Last week E. asked us to run a larp (a live action role-playing game) for her 13th birthday, sort of fantasy medieval-ish and with bandits and heroines, swords and combats. We found a good spot in a hilly wooded park nearby and I drew a map:
The standing stones are picnic tables, the castley wall of Treegarth is actually there, and the spiderweb design is in some paving stones where there used to be a tiny outdoor theater.
Kids will be in three groups – Druids, Royal travelers, and Bandits. Rook is making up a ton of character stuff which I have nothing to do with. But I know the general plot and am good at atmosphere and props! Someone will have to push me up the hill, but once I’m there it’s all fairly level and with firmly packed dirt paths. I’ll sit in the druid ruins on some pillows and blankets as the Elder Druid.
I made a few props besides the map. $3.99 got me a clear brown-tinted plastic wine glass. It’s got black and italian red stripes with gold paint pen on top. If you’re making cheesy props for a role playing game it is VERY useful to know how to write in runes!
Runes make everything cooler AND sillier.
Onward to the puzzles and scrolls. Any decent thick drawing paper makes them nicer, but plain printer paper works too. Write whatever you like in black or brown ink. I think brown ink looks best. Then paint the scroll front and back with a mixture of coffee and brown watercolor paint. Let it dry a little while, then roll the scroll while it’s still wet. Let it dry all the way tied with a ribbon, or bake it on low heat in the oven. Ketchup makes very good bloodstains, but smells horribly like ketchup if baked. Char the edges of the scroll slightly with a candle.

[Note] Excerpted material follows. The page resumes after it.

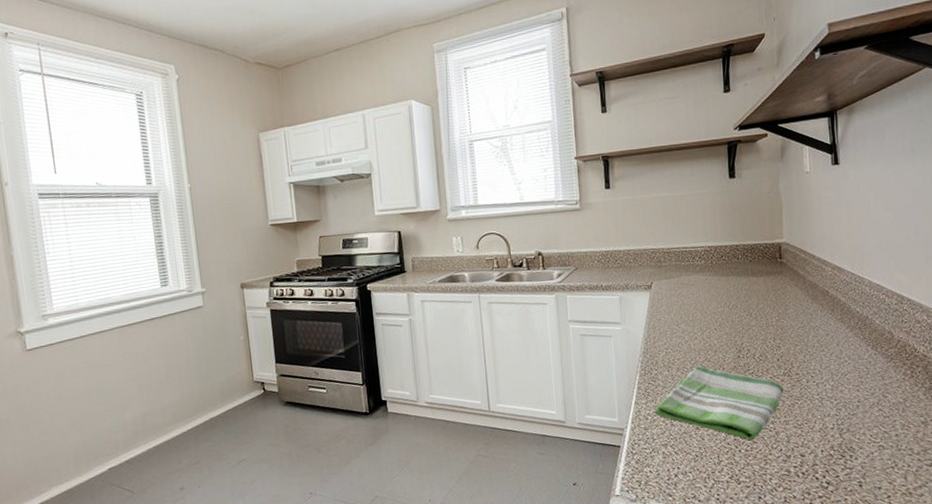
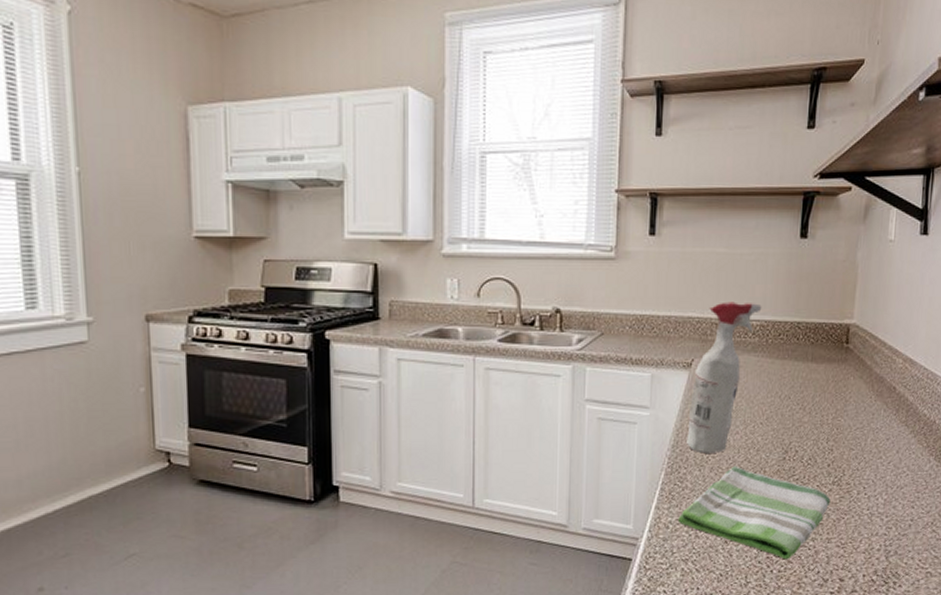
spray bottle: none [653,233,704,357] -> present [685,302,762,453]

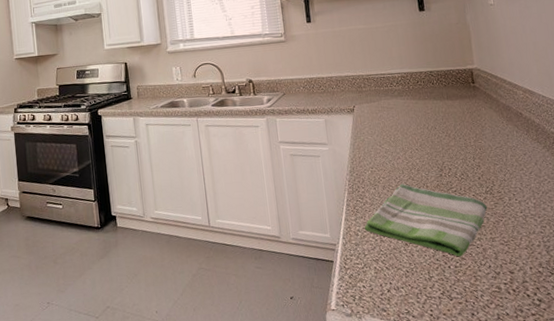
spray bottle: present [685,302,762,453] -> none [357,61,400,175]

Other paper-browning substances are soda, chocolate sauce, and so on. Chocolate sauce and ketchup impart an interesting sheen of age. If you have a crafty kid who doesn’t mind making a mess and if YOU don’t mind a bit of paper on fire in your sink then experimenting with scrolls can take up a whole afternoon or weekend to find the best mix. I’ve always wanted to try oiled paper outer wrappers.
The first puzzle is a simple substitution cipher, but first you have to solve the small math problems to get the numbers. I think a few smart 13 year olds can figure out what the 5th Fibonacci number is.
The second puzzle is a poem written in runes. they’re cheaty runes, a mix of half-remembered Futhark and Tolkien. But they work, and I can (scarily) write in them as fast as regular writing. Once the poem is decoded, it’s a riddle that I think might take them a minute or two to figure out, and it should lead them on to the next clue.
I didn’t want the puzzles to be too babyish. But not as hard as the ones I made for my grown up friends with slips of paper in books all over the house. (I remember one that was like “Oh, Hero’s Friend!” and it was “oleander” ie the egg with the next clue was hidden in the oleander bushes. The hint was in a book of Greek drama. I wish I had those somewhere – they were hard!
ONce they get the chalice, the amulet, and the wand, some other stuff can happen. We figure the bandits and the royals will fight for a while and spy on each other, but then work together for the cause.
I want to introduce currency into this game in case anyone wants to play it up. So the royals should have a bunch of money, the bandits less individually but a treasure chest; and the druids (me) might charge for healing after battles. Maybe they’ll bribe and hire each other. I don’t know! But whoever ends up the wealthiest should get to be powerful in the True Queen’s court. So, we need like 12 little bags full of pennies and I think E. is coming over tomorrow with some fabric scraps to make the money pouches. I also need to make a quiver for Moomin’s 3 Nerf Rocket Arrows.
Dinner will be in character during the game, as the travellers dine with the druids in an encampment, and then are raided by bandits who take over the feast. I figure a couple of rotisserie chickens, loaves of bread, cheese, honey and apples make a good feast.
We should have some great photos, as long as we’re not all eaten by mountain lions. TOTALLY JOKING… there are no mountain lions… it’s a suburban park full of people and we’ll be incredibly loud and silly yelling ho there varlet & such waving our plastic swords. No one could mistake us for deer!
This is a cheap party to give, as long as you already have swords or will make them, and can scrabble together costumes. The kids have all been in shakespeare plays at school plus Ren Faire, so they had the clothes for it.
If no one gets poison oak then it will all be perfect!